Work order:
What is needed is the full set of records, word for word, with no pictures.

Stored data:
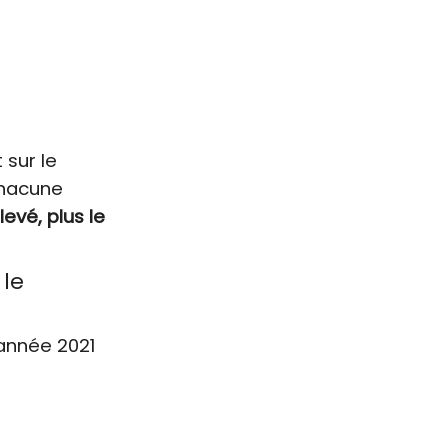
 sur le
chacune
levé, plus le
 le
’année 2021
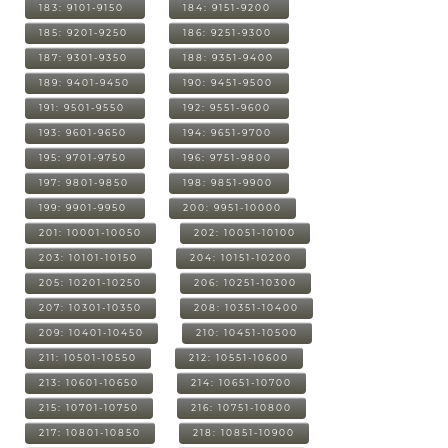
183: 9101-9150
184: 9151-9200
185: 9201-9250
186: 9251-9300
187: 9301-9350
188: 9351-9400
189: 9401-9450
190: 9451-9500
191: 9501-9550
192: 9551-9600
193: 9601-9650
194: 9651-9700
195: 9701-9750
196: 9751-9800
197: 9801-9850
198: 9851-9900
199: 9901-9950
200: 9951-10000
201: 10001-10050
202: 10051-10100
203: 10101-10150
204: 10151-10200
205: 10201-10250
206: 10251-10300
207: 10301-10350
208: 10351-10400
209: 10401-10450
210: 10451-10500
211: 10501-10550
212: 10551-10600
213: 10601-10650
214: 10651-10700
215: 10701-10750
216: 10751-10800
217: 10801-10850
218: 10851-10900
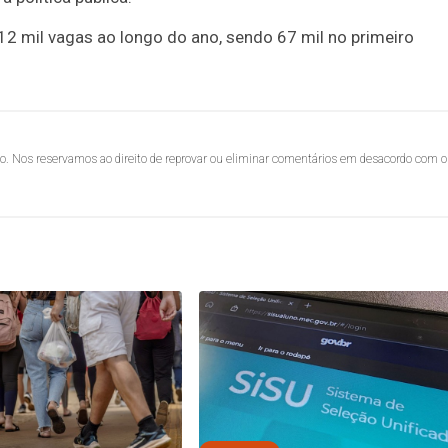
2 mil vagas ao longo do ano, sendo 67 mil no primeiro
lo. Nos reservamos ao direito de reprovar ou eliminar comentários em desacordo com o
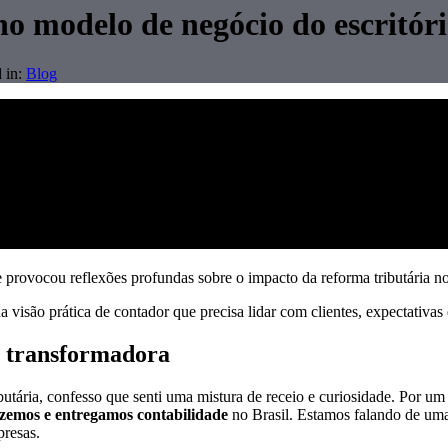
o modelo de negócio do escritóri
 in:
Blog
e provocou reflexões profundas sobre o impacto da reforma tributária n
 visão prática de contador que precisa lidar com clientes, expectativas
e transformadora
tária, confesso que senti uma mistura de receio e curiosidade. Por um 
zemos e entregamos contabilidade
no Brasil. Estamos falando de um
presas.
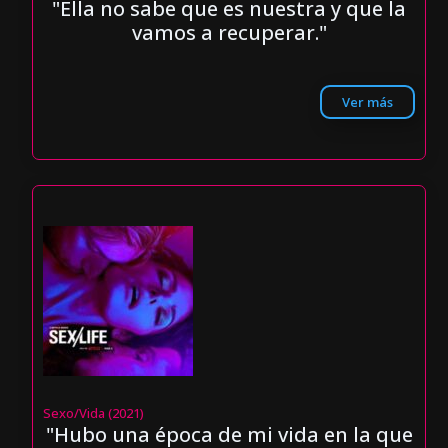
"Ella no sabe que es nuestra y que la
vamos a recuperar."
Ver más
Sexo/Vida (2021)
"Hubo una época de mi vida en la que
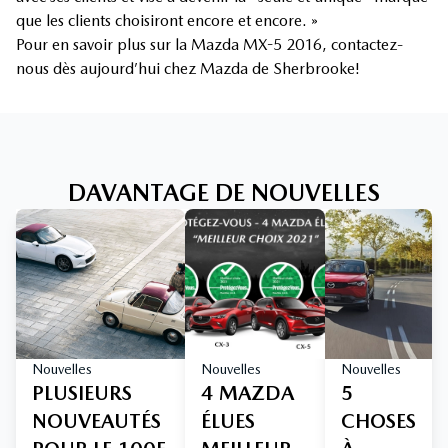
que les clients choisiront encore et encore. »
Pour en savoir plus sur la Mazda MX-5 2016, contactez-
nous dès aujourd’hui chez Mazda de Sherbrooke!
DAVANTAGE DE NOUVELLES
Nouvelles
Nouvelles
Nouvelles
PLUSIEURS
4 MAZDA
5
NOUVEAUTÉS
ÉLUES
CHOSES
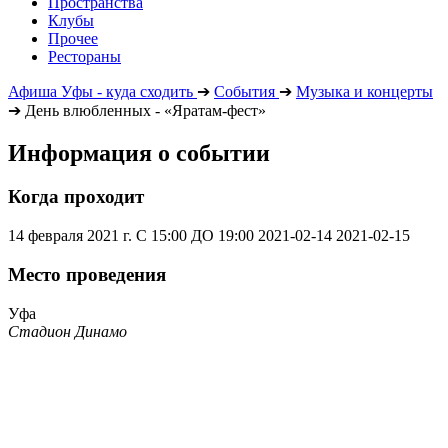
Пространства
Клубы
Прочее
Рестораны
Афиша Уфы - куда сходить
➔
События
➔
Музыка и концерты
➔
День влюбленных - «Яратам-фест»
Информация о событии
Когда проходит
14 февраля 2021 г. С 15:00 ДО 19:00
2021-02-14
2021-02-15
Место проведения
Уфа
Стадион Динамо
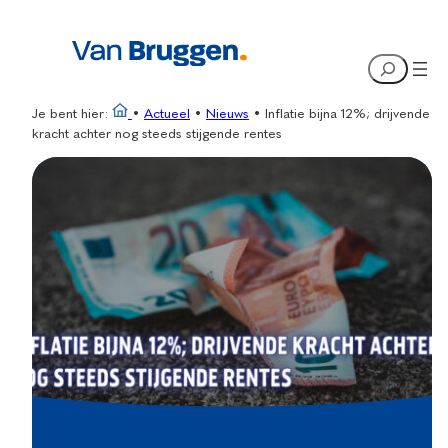
Ga
naar
Search
de
inhoud
Je bent hier:
•
Actueel
•
Nieuws
•
Inflatie bijna 12%; drijvende
kracht achter nog steeds stijgende rentes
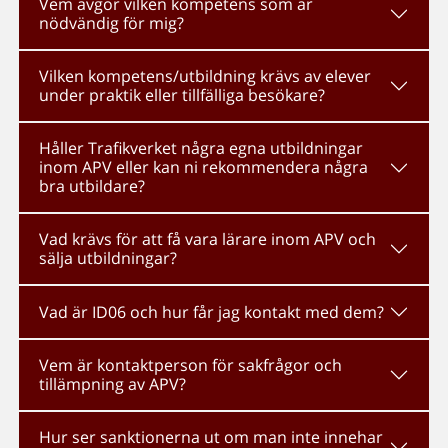
Vem avgör vilken kompetens som är
nödvändig för mig?
Vilken kompetens/utbildning krävs av elever
under praktik eller tillfälliga besökare?
Håller Trafikverket några egna utbildningar
inom APV eller kan ni rekommendera några
bra utbildare?
Vad krävs för att få vara lärare inom APV och
sälja utbildningar?
Vad är ID06 och hur får jag kontakt med dem?
Vem är kontaktperson för sakfrågor och
tillämpning av APV?
Hur ser sanktionerna ut om man inte innehar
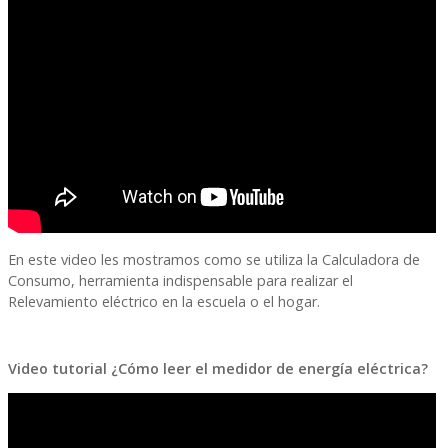
En este video les mostramos como se utiliza la Calculadora de
Consumo, herramienta indispensable para realizar el
Relevamiento eléctrico en la escuela o el hogar.
Video tutorial ¿Cómo leer el medidor de energía eléctrica?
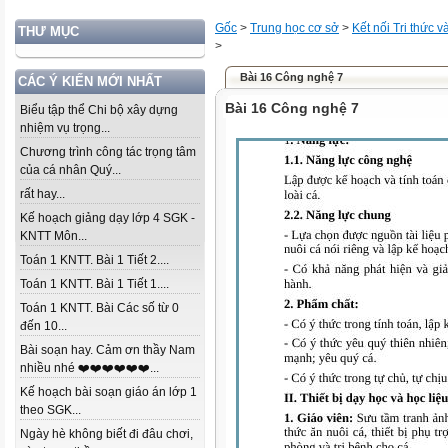
Gốc
>
Trung học cơ sở
>
Kết nối Tri thức 
THƯ MỤC
>
Bài 16 Công nghệ 7
CÁC Ý KIẾN MỚI NHẤT
Bài 16 Công nghệ 7
Biểu tập thể Chi bộ xây dựng
nhiệm vụ trọng...
Chương trình công tác trọng tâm
của cá nhân Quý...
rất hay...
Kế hoạch giảng dạy lớp 4 SGK -
KNTT Môn...
Toán 1 KNTT. Bài 1 Tiết 2....
Toán 1 KNTT. Bài 1 Tiết 1....
Toán 1 KNTT. Bài Các số từ 0
đến 10...
Bài soạn hay. Cảm ơn thầy Nam
nhiều nhé ❤️❤️❤️❤️❤️❤️...
Kế hoạch bài soạn giáo án lớp 1
theo SGK...
Ngày hè không biết đi đâu chơi,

Expected answer:
 sur le
chacune
levé, plus le
 le
’année 2021
183: 9101-9150
184: 9151-9200
185: 9201-9250
186: 9251-9300
187: 9301-9350
188: 9351-9400
189: 9401-9450
190: 9451-9500
191: 9501-9550
192: 9551-9600
193: 9601-9650
194: 9651-9700
195: 9701-9750
196: 9751-9800
197: 9801-9850
198: 9851-9900
199: 9901-9950
200: 9951-10000
201: 10001-10050
202: 10051-10100
203: 10101-10150
204: 10151-10200
205: 10201-10250
206: 10251-10300
207: 10301-10350
208: 10351-10400
209: 10401-10450
210: 10451-10500
211: 10501-10550
212: 10551-10600
213: 10601-10650
214: 10651-10700
215: 10701-10750
216: 10751-10800
217: 10801-10850
218: 10851-10900
2 mil vagas ao longo do ano, sendo 67 mil no primeiro
lo. Nos reservamos ao direito de reprovar ou eliminar comentários em desacordo com o
o modelo de negócio do escritóri
 in:
Blog
e provocou reflexões profundas sobre o impacto da reforma tributária n
 visão prática de contador que precisa lidar com clientes, expectativas
e transformadora
tária, confesso que senti uma mistura de receio e curiosidade. Por um 
zemos e entregamos contabilidade
no Brasil. Estamos falando de um
presas.
"Ella no sabe que es nuestra y que la
vamos a recuperar."
Ver más
Sexo/Vida (2021)
"Hubo una época de mi vida en la que
que les clients choisiront encore et encore. »
Pour en savoir plus sur la Mazda MX-5 2016, contactez-
nous dès aujourd’hui chez Mazda de Sherbrooke!
DAVANTAGE DE NOUVELLES
Nouvelles
Nouvelles
Nouvelles
PLUSIEURS
4 MAZDA
5
NOUVEAUTÉS
ÉLUES
CHOSES
Пространства
Клубы
Прочее
Рестораны
Афиша Уфы - куда сходить
➔
События
➔
Музыка и концерты
➔
День влюбленных - «Яратам-фест»
Информация о событии
Когда проходит
14 февраля 2021 г. С 15:00 ДО 19:00
2021-02-14
2021-02-15
Место проведения
Уфа
Стадион Динамо
Ga
naar
Search
de
inhoud
Je bent hier:
•
Actueel
•
Nieuws
•
Inflatie bijna 12%; drijvende
kracht achter nog steeds stijgende rentes
Vem avgör vilken kompetens som är
nödvändig för mig?
Vilken kompetens/utbildning krävs av elever
under praktik eller tillfälliga besökare?
Håller Trafikverket några egna utbildningar
inom APV eller kan ni rekommendera några
bra utbildare?
Vad krävs för att få vara lärare inom APV och
sälja utbildningar?
Vad är ID06 och hur får jag kontakt med dem?
Vem är kontaktperson för sakfrågor och
tillämpning av APV?
Hur ser sanktionerna ut om man inte innehar
En este video les mostramos como se utiliza la Calculadora de
Consumo, herramienta indispensable para realizar el
Relevamiento eléctrico en la escuela o el hogar.
Video tutorial ¿Cómo leer el medidor de energía eléctrica?
Gốc
>
Trung học cơ sở
>
Kết nối Tri thức 
THƯ MỤC
>
Bài 16 Công nghệ 7
CÁC Ý KIẾN MỚI NHẤT
Bài 16 Công nghệ 7
Biểu tập thể Chi bộ xây dựng
nhiệm vụ trọng...
Chương trình công tác trọng tâm
của cá nhân Quý...
rất hay...
Kế hoạch giảng dạy lớp 4 SGK -
KNTT Môn...
Toán 1 KNTT. Bài 1 Tiết 2....
Toán 1 KNTT. Bài 1 Tiết 1....
Toán 1 KNTT. Bài Các số từ 0
đến 10...
Bài soạn hay. Cảm ơn thầy Nam
nhiều nhé ❤️❤️❤️❤️❤️❤️...
Kế hoạch bài soạn giáo án lớp 1
theo SGK...
Ngày hè không biết đi đâu chơi,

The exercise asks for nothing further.